• Records shown:
☆ ☆ ☆ ☆

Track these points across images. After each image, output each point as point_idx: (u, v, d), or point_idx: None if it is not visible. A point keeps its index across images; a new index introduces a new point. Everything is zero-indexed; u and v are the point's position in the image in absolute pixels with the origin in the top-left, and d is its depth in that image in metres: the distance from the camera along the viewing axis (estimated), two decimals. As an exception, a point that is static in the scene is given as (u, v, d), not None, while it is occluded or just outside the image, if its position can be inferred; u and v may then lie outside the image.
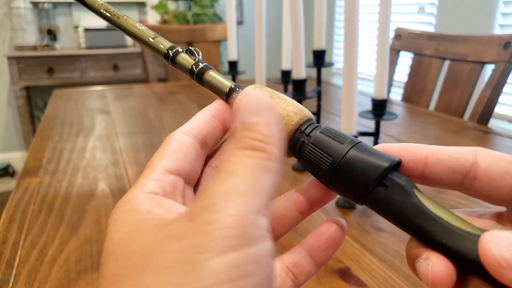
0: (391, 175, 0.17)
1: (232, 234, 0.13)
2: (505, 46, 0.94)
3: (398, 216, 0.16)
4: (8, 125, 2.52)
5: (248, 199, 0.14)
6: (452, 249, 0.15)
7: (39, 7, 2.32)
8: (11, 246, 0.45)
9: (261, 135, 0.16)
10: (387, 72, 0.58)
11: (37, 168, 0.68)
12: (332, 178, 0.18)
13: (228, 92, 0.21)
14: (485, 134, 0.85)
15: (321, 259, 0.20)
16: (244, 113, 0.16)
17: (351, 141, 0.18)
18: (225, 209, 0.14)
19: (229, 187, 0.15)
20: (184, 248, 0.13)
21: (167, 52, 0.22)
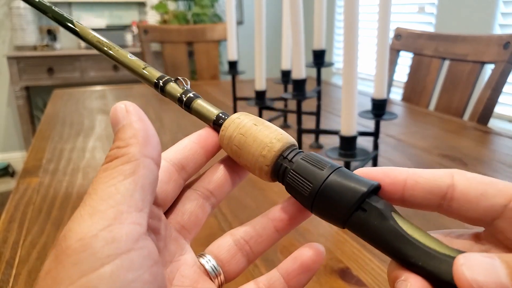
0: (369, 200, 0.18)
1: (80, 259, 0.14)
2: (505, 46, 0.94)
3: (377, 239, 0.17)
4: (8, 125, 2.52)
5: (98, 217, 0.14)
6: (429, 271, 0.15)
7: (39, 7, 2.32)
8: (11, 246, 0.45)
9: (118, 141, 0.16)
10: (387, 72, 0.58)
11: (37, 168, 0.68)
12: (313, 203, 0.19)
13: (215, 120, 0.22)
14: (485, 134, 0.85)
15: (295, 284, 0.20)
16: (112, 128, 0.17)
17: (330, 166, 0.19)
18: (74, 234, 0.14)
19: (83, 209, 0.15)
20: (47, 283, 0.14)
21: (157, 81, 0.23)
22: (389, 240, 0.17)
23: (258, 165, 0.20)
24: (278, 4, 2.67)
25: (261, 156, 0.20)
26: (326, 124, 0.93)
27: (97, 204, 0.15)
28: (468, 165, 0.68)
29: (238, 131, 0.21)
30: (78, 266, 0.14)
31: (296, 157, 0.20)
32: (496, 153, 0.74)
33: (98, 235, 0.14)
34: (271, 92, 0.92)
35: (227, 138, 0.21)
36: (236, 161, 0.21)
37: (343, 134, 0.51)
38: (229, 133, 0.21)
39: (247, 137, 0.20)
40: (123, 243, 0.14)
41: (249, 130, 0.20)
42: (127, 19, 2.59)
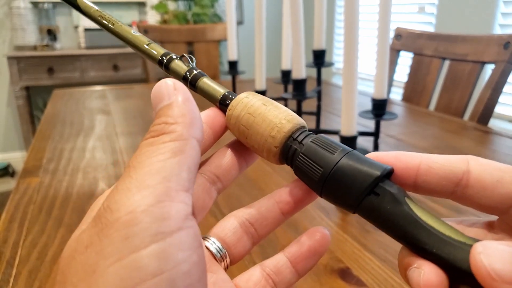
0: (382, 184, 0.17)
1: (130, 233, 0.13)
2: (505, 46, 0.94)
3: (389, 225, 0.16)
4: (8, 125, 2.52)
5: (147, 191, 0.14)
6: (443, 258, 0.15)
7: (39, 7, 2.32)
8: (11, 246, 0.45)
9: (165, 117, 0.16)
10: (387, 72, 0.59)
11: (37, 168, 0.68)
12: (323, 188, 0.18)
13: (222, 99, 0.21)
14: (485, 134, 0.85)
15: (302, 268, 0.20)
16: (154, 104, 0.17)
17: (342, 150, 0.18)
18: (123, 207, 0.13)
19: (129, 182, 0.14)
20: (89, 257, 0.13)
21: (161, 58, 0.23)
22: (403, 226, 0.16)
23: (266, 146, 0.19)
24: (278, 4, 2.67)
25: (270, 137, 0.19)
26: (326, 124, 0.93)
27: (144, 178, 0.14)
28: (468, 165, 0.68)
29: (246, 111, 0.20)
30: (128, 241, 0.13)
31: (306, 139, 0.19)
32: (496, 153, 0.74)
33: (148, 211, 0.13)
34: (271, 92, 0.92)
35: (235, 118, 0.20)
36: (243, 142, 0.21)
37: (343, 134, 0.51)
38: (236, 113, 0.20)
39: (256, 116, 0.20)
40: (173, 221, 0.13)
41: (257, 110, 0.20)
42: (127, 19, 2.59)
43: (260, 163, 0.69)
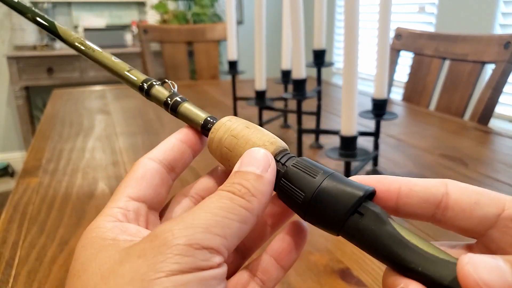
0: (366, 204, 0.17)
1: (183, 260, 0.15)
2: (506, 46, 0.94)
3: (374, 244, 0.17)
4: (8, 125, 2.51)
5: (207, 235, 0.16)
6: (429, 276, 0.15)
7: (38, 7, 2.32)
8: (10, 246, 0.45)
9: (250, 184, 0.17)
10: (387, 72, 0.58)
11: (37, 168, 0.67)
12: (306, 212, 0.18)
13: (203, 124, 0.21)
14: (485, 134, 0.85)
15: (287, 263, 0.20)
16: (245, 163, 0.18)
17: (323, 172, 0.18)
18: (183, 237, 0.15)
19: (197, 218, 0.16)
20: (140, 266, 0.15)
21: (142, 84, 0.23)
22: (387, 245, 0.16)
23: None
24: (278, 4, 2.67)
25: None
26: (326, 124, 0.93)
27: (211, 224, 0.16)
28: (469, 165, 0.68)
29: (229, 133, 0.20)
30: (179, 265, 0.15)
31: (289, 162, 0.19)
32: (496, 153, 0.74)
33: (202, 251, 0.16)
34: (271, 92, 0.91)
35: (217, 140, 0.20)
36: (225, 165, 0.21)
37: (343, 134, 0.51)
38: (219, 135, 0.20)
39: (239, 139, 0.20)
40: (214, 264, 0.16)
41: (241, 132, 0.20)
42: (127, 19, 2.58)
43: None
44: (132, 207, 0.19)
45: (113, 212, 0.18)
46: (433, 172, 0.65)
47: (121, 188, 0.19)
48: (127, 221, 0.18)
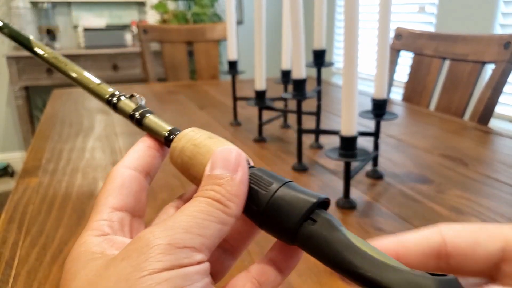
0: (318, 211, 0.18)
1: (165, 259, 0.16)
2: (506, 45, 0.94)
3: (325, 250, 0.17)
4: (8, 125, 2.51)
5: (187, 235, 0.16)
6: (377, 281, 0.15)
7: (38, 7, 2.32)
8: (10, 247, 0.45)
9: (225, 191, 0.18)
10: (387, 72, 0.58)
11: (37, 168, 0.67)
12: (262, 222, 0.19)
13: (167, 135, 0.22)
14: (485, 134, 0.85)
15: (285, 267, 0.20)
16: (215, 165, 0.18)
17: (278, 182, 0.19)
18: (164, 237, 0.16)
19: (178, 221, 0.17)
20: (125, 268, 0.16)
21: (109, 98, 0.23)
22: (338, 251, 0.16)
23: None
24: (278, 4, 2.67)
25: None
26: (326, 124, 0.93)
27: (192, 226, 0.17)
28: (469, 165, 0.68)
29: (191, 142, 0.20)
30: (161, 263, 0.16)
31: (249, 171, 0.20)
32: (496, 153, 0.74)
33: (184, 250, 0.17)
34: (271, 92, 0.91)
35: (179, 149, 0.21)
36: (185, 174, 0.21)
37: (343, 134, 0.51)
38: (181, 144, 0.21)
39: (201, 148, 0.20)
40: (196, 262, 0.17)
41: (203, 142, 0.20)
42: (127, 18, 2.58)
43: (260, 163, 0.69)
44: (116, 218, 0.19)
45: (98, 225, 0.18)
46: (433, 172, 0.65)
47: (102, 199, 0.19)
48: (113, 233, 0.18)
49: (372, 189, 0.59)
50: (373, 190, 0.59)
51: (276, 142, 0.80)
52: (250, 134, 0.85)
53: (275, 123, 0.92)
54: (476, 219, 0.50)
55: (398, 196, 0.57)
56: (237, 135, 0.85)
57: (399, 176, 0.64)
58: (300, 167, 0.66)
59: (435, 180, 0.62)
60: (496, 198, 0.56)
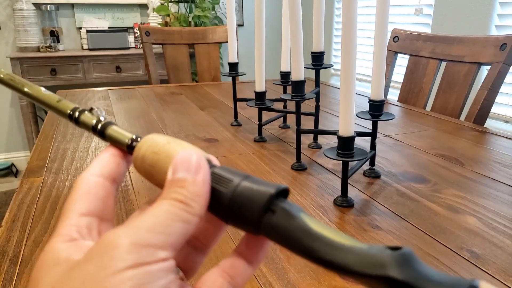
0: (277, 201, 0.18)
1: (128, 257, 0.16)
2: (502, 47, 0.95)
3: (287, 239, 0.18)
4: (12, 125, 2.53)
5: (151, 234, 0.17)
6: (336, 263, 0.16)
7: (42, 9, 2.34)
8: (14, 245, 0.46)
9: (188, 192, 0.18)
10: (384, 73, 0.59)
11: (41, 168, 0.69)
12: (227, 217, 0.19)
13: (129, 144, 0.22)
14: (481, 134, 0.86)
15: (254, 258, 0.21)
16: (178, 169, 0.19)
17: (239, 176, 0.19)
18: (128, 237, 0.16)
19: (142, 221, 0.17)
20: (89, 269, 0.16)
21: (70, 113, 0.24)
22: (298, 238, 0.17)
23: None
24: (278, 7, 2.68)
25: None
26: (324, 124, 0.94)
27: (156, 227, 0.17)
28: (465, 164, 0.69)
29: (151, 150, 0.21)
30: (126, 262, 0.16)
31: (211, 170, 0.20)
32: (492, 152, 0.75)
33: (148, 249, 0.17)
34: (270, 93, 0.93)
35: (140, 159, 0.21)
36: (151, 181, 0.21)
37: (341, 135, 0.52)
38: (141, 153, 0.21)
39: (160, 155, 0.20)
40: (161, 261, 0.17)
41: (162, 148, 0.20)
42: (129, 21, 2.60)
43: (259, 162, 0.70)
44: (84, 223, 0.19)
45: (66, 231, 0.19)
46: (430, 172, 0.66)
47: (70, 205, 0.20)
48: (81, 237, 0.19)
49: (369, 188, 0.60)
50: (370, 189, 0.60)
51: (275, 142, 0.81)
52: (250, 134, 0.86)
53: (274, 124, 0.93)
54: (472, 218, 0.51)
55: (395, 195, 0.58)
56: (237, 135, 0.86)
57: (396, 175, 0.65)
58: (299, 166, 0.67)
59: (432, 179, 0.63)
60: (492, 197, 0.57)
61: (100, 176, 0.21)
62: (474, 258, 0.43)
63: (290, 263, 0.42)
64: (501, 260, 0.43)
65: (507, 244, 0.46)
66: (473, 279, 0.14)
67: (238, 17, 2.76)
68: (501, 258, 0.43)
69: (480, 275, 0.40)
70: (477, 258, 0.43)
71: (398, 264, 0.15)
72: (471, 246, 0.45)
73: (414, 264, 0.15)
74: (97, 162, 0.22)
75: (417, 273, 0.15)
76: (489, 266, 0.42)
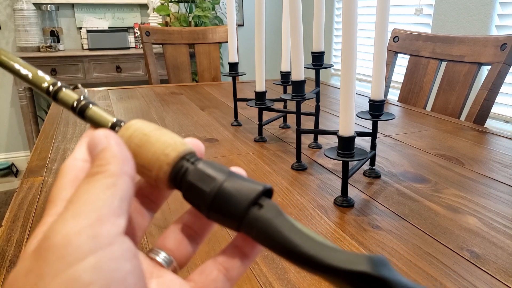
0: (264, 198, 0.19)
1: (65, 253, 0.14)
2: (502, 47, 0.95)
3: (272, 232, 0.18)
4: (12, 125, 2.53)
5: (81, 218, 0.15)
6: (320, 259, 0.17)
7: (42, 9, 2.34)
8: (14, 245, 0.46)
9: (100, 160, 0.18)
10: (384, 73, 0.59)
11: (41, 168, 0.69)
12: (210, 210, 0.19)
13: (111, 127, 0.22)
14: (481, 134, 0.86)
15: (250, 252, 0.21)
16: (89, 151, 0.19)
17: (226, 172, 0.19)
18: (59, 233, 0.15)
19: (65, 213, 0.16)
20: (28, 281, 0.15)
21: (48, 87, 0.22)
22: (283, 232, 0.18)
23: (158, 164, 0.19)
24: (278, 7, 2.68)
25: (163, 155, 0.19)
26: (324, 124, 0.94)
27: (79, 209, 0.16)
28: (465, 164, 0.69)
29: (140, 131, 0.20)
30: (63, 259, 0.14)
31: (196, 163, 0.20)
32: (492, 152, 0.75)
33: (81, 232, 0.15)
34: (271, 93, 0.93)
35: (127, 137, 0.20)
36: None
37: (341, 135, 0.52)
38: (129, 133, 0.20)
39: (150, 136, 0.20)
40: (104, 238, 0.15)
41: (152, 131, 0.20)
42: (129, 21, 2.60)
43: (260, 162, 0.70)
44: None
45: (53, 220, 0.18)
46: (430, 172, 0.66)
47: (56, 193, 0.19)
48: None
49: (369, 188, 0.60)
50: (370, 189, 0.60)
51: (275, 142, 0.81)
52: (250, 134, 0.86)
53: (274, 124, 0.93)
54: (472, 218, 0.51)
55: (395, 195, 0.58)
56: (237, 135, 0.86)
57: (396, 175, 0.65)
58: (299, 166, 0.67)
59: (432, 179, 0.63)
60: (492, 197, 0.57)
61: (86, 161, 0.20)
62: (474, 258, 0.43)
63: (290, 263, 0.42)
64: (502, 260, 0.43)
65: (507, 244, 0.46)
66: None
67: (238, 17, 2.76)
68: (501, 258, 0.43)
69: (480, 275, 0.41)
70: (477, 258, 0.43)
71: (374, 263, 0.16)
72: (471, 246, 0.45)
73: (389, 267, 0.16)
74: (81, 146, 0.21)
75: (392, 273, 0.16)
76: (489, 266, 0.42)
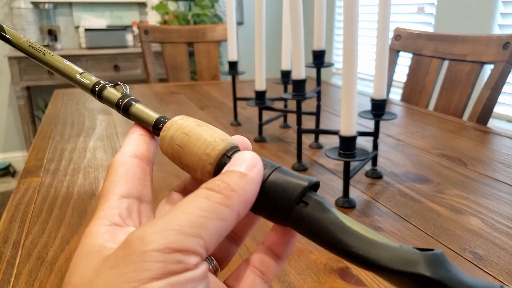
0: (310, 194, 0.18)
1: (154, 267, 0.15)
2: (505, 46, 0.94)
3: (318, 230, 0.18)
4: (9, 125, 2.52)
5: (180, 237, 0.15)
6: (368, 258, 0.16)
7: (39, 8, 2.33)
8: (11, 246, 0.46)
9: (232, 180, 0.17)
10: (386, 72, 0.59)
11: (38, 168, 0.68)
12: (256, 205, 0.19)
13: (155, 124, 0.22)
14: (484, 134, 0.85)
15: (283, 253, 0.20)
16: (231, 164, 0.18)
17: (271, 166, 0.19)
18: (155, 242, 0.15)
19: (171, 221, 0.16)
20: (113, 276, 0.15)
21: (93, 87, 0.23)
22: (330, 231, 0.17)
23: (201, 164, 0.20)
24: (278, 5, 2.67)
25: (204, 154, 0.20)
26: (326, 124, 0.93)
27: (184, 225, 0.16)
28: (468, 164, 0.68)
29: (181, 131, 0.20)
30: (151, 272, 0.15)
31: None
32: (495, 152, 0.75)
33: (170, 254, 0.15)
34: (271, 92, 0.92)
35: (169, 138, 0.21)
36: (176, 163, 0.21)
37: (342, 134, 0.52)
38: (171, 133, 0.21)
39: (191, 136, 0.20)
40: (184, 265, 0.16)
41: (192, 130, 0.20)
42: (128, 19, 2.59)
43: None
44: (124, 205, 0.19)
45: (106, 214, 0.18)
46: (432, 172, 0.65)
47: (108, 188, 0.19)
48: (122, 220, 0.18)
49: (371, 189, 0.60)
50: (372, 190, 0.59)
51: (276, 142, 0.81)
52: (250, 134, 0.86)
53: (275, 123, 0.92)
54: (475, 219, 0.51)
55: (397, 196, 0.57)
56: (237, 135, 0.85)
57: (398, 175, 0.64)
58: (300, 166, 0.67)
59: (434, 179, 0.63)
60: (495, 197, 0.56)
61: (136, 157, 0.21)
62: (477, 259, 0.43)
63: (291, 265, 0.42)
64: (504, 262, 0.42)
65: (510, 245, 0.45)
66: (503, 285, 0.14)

☆ ☆ ☆ ☆

Would you copy, word for word, only the lines above from the one containing "33: (98, 235, 0.14)" through the one containing "47: (121, 188, 0.19)", both included, and please leave out the pictures?

• Output:
33: (98, 235, 0.14)
34: (271, 92, 0.92)
35: (227, 138, 0.21)
36: (236, 161, 0.21)
37: (343, 134, 0.51)
38: (229, 133, 0.21)
39: (247, 137, 0.20)
40: (123, 243, 0.14)
41: (249, 130, 0.20)
42: (127, 19, 2.59)
0: (382, 184, 0.17)
1: (130, 233, 0.13)
2: (505, 46, 0.94)
3: (389, 225, 0.16)
4: (8, 125, 2.52)
5: (147, 191, 0.14)
6: (443, 258, 0.15)
7: (39, 7, 2.32)
8: (11, 246, 0.45)
9: (165, 117, 0.16)
10: (387, 72, 0.59)
11: (37, 168, 0.68)
12: (323, 188, 0.18)
13: (222, 99, 0.21)
14: (485, 134, 0.85)
15: (302, 268, 0.20)
16: (154, 104, 0.17)
17: (342, 150, 0.18)
18: (123, 207, 0.13)
19: (129, 182, 0.14)
20: (89, 257, 0.13)
21: (161, 58, 0.23)
22: (403, 226, 0.16)
23: (266, 146, 0.19)
24: (278, 4, 2.67)
25: (270, 137, 0.19)
26: (326, 124, 0.93)
27: (144, 178, 0.14)
28: (468, 165, 0.68)
29: (246, 111, 0.20)
30: (128, 241, 0.13)
31: (306, 139, 0.19)
32: (496, 153, 0.74)
33: (148, 211, 0.13)
34: (271, 92, 0.92)
35: (235, 118, 0.20)
36: (243, 142, 0.21)
37: (343, 134, 0.51)
38: (236, 113, 0.20)
39: (256, 116, 0.20)
40: (173, 221, 0.13)
41: (257, 110, 0.20)
42: (127, 19, 2.59)
43: (260, 163, 0.69)
0: (366, 204, 0.17)
1: (183, 260, 0.15)
2: (506, 46, 0.94)
3: (374, 244, 0.17)
4: (8, 125, 2.51)
5: (207, 235, 0.16)
6: (429, 276, 0.15)
7: (38, 7, 2.32)
8: (10, 246, 0.45)
9: (250, 184, 0.17)
10: (387, 72, 0.58)
11: (37, 168, 0.67)
12: (306, 212, 0.18)
13: (203, 124, 0.21)
14: (485, 134, 0.85)
15: (287, 263, 0.20)
16: (245, 163, 0.18)
17: (323, 172, 0.18)
18: (183, 237, 0.15)
19: (197, 218, 0.16)
20: (140, 266, 0.15)
21: (142, 84, 0.23)
22: (387, 245, 0.16)
23: None
24: (278, 4, 2.67)
25: None
26: (326, 124, 0.93)
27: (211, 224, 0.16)
28: (469, 165, 0.68)
29: (229, 133, 0.20)
30: (179, 265, 0.15)
31: (289, 162, 0.19)
32: (496, 153, 0.74)
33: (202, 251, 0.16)
34: (271, 92, 0.91)
35: (217, 140, 0.20)
36: (225, 165, 0.21)
37: (343, 134, 0.51)
38: (219, 135, 0.20)
39: (239, 139, 0.20)
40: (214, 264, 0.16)
41: (241, 132, 0.20)
42: (127, 19, 2.58)
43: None
44: (132, 207, 0.19)
45: (113, 212, 0.18)
46: (433, 172, 0.65)
47: (121, 188, 0.19)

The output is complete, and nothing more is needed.